Running Toward the Unknown

Big changes feel like stepping onto a trail you’ve never run: you see a few yards ahead, then the path bends out of sight. Søren Kierkegaard warned that “life can only be understood backwards; but it must be lived forwards.” You move first. Meaning resolves in hindsight. This is the fundamental problem of nontrivial change: information arrives after commitment, and your choices change the system you’re trying to evaluate. I try to minimize one-way doors, maximize reversibility, prefer short feedback loops to long bets. Call it Bayesian life planning. Managing uncertainty isn’t just about decision architecture, it’s about learning to trust yourself. The unease at the starting line isn’t fear; it’s a signal. Kierkegaard called anxiety “the dizziness of freedom”: that pit-of-stomach sensation when the old route ends and the trail ahead is yours to forge. If everything were predetermined, you’d be on autopilot. Feeling unsteady is evidence your future remains shapeable; possibility still has nonzero measure. I treat identity as an evolution, not an endpoint.

In systems terms, the self isn’t a fixed baseline but an OPSCON under continuous refinement: retire obsolete requirements and field new capabilities that fit the environment. I try to calibrate my scoreboard by what I control (attention, effort, integrity) not external noise. Let ambition be a function of agency: optimize the variables you own; hold the rest lightly. But operational discipline only gets you to the trailhead.

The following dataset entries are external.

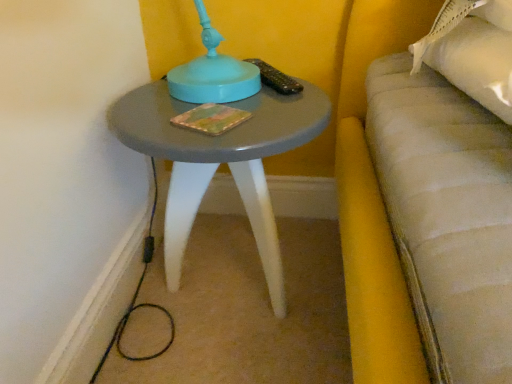
Where is `vacant space to the left of multicolored textured book at center`? This screenshot has width=512, height=384. vacant space to the left of multicolored textured book at center is located at coordinates (146, 112).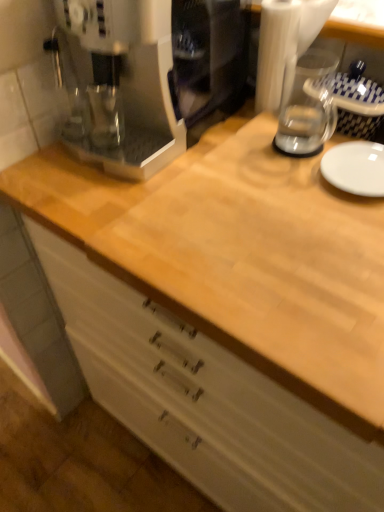
The width and height of the screenshot is (384, 512). Find the location of `free space above natural wood cabinet at center (from a real-world perspective)`. free space above natural wood cabinet at center (from a real-world perspective) is located at coordinates (268, 182).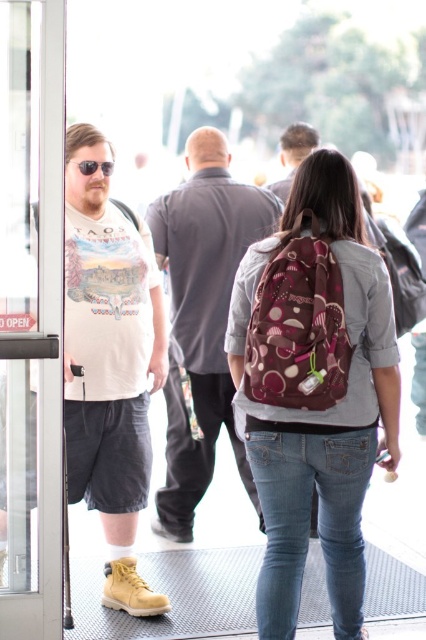
You are a delivery person trying to carry a large box through the entrance. The box is as wide as the matte gray shirt at center. Can you fit through the transparent glass door at left without tilting the box?

The transparent glass door at left is narrower than the matte gray shirt at center. Since the box is as wide as the matte gray shirt at center, it will not fit through the transparent glass door at left without tilting.

You are standing in front of the entrance and want to go inside. There is a transparent glass door at left and a matte gray shirt at center. Which object should you interact with to enter the building?

You should interact with the transparent glass door at left to enter the building since it is positioned to the left of the matte gray shirt at center, indicating it is the entrance.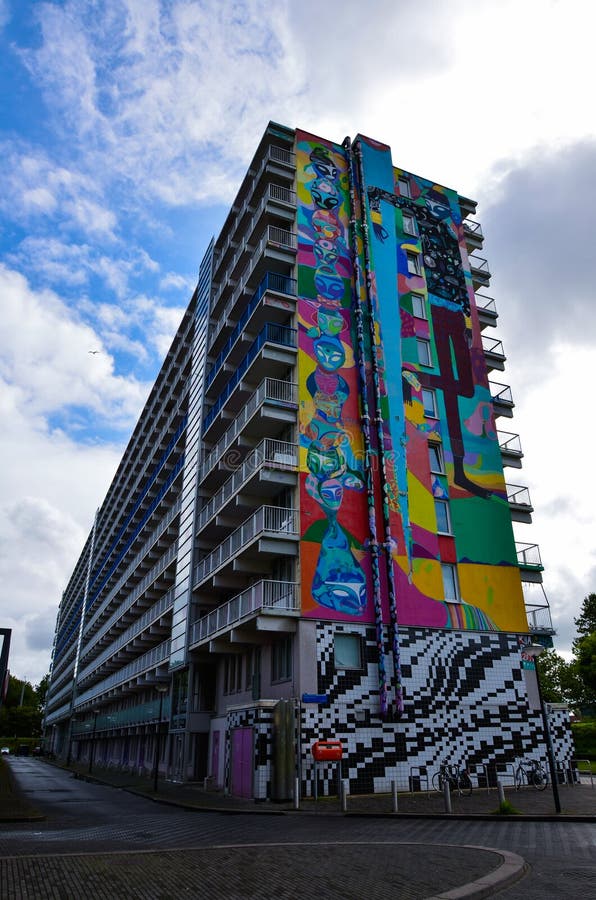
Locate an element on the screen. plant is located at coordinates (483, 808).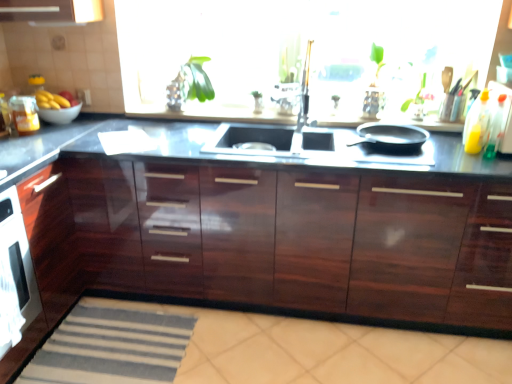
Find the location of a particular element. The height and width of the screenshot is (384, 512). free space that is to the left of translucent plastic bottle at right, positioned as the second bottle in front-to-back order is located at coordinates (452, 148).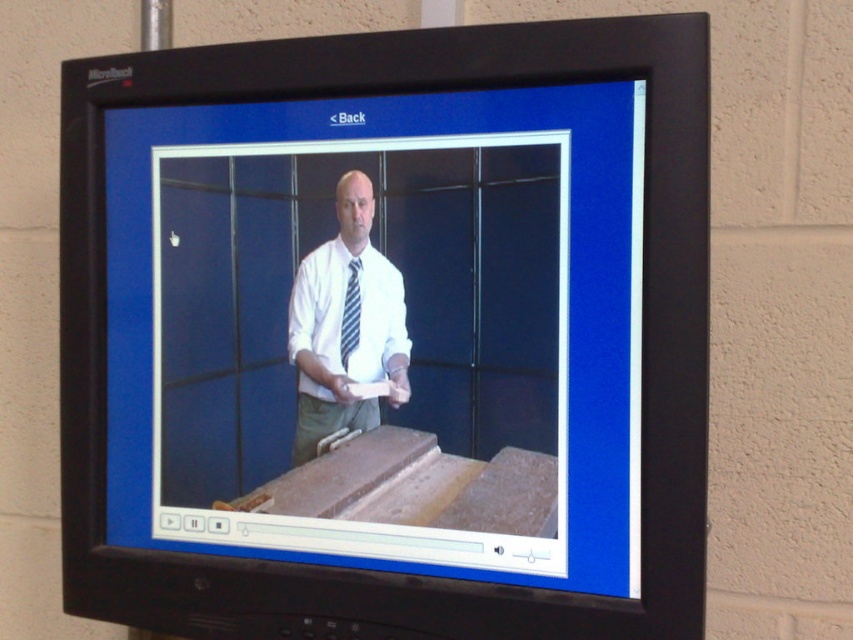
Is point (375, 296) closer to camera compared to point (346, 308)?

That is True.

Who is higher up, white glossy shirt at center or striped fabric tie at center?

striped fabric tie at center

Who is more distant from viewer, (x=299, y=316) or (x=351, y=260)?

Point (x=299, y=316)

Where is `white glossy shirt at center`? white glossy shirt at center is located at coordinates [x=345, y=324].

Actually running requires something else: the willingness to say no to what no longer serves you, and yes to what does. Nietzsche sketches this as three metamorphoses. First comes the camel, learning to bear chosen burdens (discipline, constraint, duty) until strength is internalized. Then, in the desert, the spirit meets the dragon of ‘Thou-shalt,’ the collection of inherited commandments, and becomes a lion. The lion doesn’t invent new values but wins the ground on which creation could happen: “To create freedom for oneself,. . . for that, my brethren, the lion is needed.” Only after this can the child arrive: the third metamorphosis, with its light, experimental ‘Yes’ that creates freedom. In other words: carry what must be carried (camel), say no to what no longer fits the terrain (lion), then freely choose your path forward (child). Bayesian planning gives you the method; the three metamorphoses name the lived sequence that makes the method human. The work may sound simple but can be hard to live: carry what strengthens you, drop what slows you, and keep saying yes to the life ahead. Each step updates the model; each update makes the next step clearer. Change is coming either way. You might as well lace up and run toward the unknown.